Host: Raphael Mangual
Guest: Lior Sapir, Senior Fellow at the Manhattan Institute
Date: February 12, 2026
This episode features an in-depth conversation between Raphael Mangual and Lior Sapir, examining the origins, logic, and consequences of contemporary gender ideology, especially as it relates to children and the medicalization of gender dysphoria. They discuss Sapir’s personal and scholarly journey, the recent HHS report on pediatric gender dysphoria, contradictions within gender policy debates, the misuse of evidence in medical literature, and societal and policy ramifications.

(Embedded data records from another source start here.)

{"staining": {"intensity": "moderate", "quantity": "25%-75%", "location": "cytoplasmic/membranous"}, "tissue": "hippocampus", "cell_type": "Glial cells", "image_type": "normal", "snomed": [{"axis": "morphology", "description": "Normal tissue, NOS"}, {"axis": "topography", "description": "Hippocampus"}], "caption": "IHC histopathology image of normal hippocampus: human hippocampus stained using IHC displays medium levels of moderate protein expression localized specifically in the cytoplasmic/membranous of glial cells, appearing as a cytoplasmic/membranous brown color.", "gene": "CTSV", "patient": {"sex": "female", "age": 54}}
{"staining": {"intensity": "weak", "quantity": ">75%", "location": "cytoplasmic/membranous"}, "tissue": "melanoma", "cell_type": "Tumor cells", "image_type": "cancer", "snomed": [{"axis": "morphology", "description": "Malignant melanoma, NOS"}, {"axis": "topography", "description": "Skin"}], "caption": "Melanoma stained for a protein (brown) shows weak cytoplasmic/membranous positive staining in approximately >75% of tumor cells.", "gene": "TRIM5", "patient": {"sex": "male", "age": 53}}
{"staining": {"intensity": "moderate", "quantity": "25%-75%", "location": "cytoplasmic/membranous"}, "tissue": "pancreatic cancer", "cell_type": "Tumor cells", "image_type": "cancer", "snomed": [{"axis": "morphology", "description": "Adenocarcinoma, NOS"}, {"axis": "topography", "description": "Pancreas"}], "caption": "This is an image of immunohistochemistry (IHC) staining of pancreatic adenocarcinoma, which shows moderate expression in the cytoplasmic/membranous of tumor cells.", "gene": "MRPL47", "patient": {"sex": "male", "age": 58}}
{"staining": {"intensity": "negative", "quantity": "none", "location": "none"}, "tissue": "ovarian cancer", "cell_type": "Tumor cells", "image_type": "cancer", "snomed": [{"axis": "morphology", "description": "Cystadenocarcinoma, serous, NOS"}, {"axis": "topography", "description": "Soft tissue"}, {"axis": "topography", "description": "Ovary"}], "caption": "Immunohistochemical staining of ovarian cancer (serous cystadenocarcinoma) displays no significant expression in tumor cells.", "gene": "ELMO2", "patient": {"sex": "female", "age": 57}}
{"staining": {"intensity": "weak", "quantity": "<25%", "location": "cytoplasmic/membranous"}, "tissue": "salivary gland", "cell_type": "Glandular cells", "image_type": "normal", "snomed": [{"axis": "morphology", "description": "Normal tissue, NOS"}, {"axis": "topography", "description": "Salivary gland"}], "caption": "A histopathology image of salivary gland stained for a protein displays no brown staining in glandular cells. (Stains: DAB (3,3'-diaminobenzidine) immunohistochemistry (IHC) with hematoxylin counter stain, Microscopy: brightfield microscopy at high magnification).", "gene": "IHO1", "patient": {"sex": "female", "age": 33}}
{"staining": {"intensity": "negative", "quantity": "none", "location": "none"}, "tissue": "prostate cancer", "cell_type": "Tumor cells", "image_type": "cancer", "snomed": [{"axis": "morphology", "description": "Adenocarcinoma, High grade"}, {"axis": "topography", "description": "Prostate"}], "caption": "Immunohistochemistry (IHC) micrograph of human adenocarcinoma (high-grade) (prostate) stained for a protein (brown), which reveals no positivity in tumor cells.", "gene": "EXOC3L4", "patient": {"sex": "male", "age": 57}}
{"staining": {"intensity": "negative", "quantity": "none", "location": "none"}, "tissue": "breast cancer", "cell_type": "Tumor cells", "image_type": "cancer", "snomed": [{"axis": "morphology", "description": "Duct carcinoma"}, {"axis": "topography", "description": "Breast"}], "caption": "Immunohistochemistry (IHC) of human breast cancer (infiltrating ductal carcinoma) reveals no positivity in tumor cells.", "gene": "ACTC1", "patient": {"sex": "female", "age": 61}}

"Plaintiffs...were not making the kind of traditional civil rights arguments about equality...They were saying things like, ‘We have to implement these policies...because of mental health considerations’.” — Sapir [05:00]
On Institutional Capture:
"This was really a case of kind of broad dynamic institutional capture...It's not conspiratorial, there are all these kind of incentive structures..." — Sapir [09:21]
On Gender Stereotypes:
"In every one of those cases, the person who is adopting a different gender expression than the one that aligns with their sex is kind of acting out a stereotype." — Mangual [15:40]
On Medicalization:
"If you block a boy’s puberty at the onset...and follow up with cross-sex hormones, you’re sterilizing them." — Sapir [59:40]
On Suicide Evidence:
“What is the evidence for [the suicide narrative]? There is none. The suicide issue is more complicated than people on both sides allow…What we know is kids are at higher risk for suicidal ideation, which is not the same as suicide, not even the same as attempts.” — Sapir [39:35]
On Defining 'Woman':
“Adult, human, female.” — Sapir [77:14]
This episode presents a rigorous critique of the conceptual and empirical foundations of current gender ideology discourse and practice, especially as it relates to youth. Lior Sapir details pervasive issues with the relevant science, policy, and institutional dynamics, challenges the dominant suicide-prevention narrative, and underscores the urgent ethical imperative for clarity, evidence, and prudence in treating vulnerable children.